__WHAT THIS TASK INVOLVES__. In every row below, switch "CHF" to "EUR" and repeat the lines with nothing else altered.

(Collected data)
________________________________________

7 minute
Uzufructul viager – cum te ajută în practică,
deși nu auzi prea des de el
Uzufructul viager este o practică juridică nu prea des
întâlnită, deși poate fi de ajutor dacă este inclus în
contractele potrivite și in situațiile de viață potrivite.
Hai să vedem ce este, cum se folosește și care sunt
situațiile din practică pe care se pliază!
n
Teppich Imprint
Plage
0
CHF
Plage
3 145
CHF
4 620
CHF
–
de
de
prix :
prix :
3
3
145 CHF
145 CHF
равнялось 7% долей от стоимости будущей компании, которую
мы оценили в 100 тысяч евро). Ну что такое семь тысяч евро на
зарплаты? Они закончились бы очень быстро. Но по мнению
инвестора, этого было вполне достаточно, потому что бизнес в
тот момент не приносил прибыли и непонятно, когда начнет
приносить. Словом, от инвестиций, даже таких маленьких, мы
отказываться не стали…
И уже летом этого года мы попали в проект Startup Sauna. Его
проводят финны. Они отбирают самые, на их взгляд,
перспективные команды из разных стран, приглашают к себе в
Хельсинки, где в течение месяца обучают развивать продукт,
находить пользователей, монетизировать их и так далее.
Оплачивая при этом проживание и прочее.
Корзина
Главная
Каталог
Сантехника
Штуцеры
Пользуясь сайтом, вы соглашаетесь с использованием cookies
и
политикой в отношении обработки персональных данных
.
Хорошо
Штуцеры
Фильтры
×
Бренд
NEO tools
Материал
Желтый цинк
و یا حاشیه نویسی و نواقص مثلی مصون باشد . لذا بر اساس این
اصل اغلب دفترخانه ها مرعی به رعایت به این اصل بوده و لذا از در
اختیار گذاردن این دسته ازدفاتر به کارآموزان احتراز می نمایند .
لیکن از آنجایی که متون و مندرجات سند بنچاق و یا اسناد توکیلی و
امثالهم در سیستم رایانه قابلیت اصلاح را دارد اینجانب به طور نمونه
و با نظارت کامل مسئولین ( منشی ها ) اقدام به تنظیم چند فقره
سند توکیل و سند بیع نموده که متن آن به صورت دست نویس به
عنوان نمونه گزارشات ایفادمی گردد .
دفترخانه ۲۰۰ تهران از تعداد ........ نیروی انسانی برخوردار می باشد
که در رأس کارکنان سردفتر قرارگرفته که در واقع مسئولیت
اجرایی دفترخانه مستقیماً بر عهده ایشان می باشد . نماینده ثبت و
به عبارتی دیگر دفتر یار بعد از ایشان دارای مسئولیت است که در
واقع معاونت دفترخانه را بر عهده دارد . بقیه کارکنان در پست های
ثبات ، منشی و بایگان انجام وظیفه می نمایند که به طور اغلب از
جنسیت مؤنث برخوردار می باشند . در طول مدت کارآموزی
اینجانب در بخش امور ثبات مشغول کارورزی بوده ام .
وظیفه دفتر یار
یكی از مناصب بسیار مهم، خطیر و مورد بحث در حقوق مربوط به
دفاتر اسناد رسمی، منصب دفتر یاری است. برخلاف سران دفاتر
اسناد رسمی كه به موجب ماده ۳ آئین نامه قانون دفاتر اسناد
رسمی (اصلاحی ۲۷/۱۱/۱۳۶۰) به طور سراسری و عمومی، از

________________________________________

__WRITTEN SOLUTION__.
7 minute
Uzufructul viager – cum te ajută în practică,
deși nu auzi prea des de el
Uzufructul viager este o practică juridică nu prea des
întâlnită, deși poate fi de ajutor dacă este inclus în
contractele potrivite și in situațiile de viață potrivite.
Hai să vedem ce este, cum se folosește și care sunt
situațiile din practică pe care se pliază!
n
Teppich Imprint
Plage
0
EUR
Plage
3 145
EUR
4 620
EUR
–
de
de
prix :
prix :
3
3
145 EUR
145 EUR
равнялось 7% долей от стоимости будущей компании, которую
мы оценили в 100 тысяч евро). Ну что такое семь тысяч евро на
зарплаты? Они закончились бы очень быстро. Но по мнению
инвестора, этого было вполне достаточно, потому что бизнес в
тот момент не приносил прибыли и непонятно, когда начнет
приносить. Словом, от инвестиций, даже таких маленьких, мы
отказываться не стали…
И уже летом этого года мы попали в проект Startup Sauna. Его
проводят финны. Они отбирают самые, на их взгляд,
перспективные команды из разных стран, приглашают к себе в
Хельсинки, где в течение месяца обучают развивать продукт,
находить пользователей, монетизировать их и так далее.
Оплачивая при этом проживание и прочее.
Корзина
Главная
Каталог
Сантехника
Штуцеры
Пользуясь сайтом, вы соглашаетесь с использованием cookies
и
политикой в отношении обработки персональных данных
.
Хорошо
Штуцеры
Фильтры
×
Бренд
NEO tools
Материал
Желтый цинк
و یا حاشیه نویسی و نواقص مثلی مصون باشد . لذا بر اساس این
اصل اغلب دفترخانه ها مرعی به رعایت به این اصل بوده و لذا از در
اختیار گذاردن این دسته ازدفاتر به کارآموزان احتراز می نمایند .
لیکن از آنجایی که متون و مندرجات سند بنچاق و یا اسناد توکیلی و
امثالهم در سیستم رایانه قابلیت اصلاح را دارد اینجانب به طور نمونه
و با نظارت کامل مسئولین ( منشی ها ) اقدام به تنظیم چند فقره
سند توکیل و سند بیع نموده که متن آن به صورت دست نویس به
عنوان نمونه گزارشات ایفادمی گردد .
دفترخانه ۲۰۰ تهران از تعداد ........ نیروی انسانی برخوردار می باشد
که در رأس کارکنان سردفتر قرارگرفته که در واقع مسئولیت
اجرایی دفترخانه مستقیماً بر عهده ایشان می باشد . نماینده ثبت و
به عبارتی دیگر دفتر یار بعد از ایشان دارای مسئولیت است که در
واقع معاونت دفترخانه را بر عهده دارد . بقیه کارکنان در پست های
ثبات ، منشی و بایگان انجام وظیفه می نمایند که به طور اغلب از
جنسیت مؤنث برخوردار می باشند . در طول مدت کارآموزی
اینجانب در بخش امور ثبات مشغول کارورزی بوده ام .
وظیفه دفتر یار
یكی از مناصب بسیار مهم، خطیر و مورد بحث در حقوق مربوط به
دفاتر اسناد رسمی، منصب دفتر یاری است. برخلاف سران دفاتر
اسناد رسمی كه به موجب ماده ۳ آئین نامه قانون دفاتر اسناد
رسمی (اصلاحی ۲۷/۱۱/۱۳۶۰) به طور سراسری و عمومی، از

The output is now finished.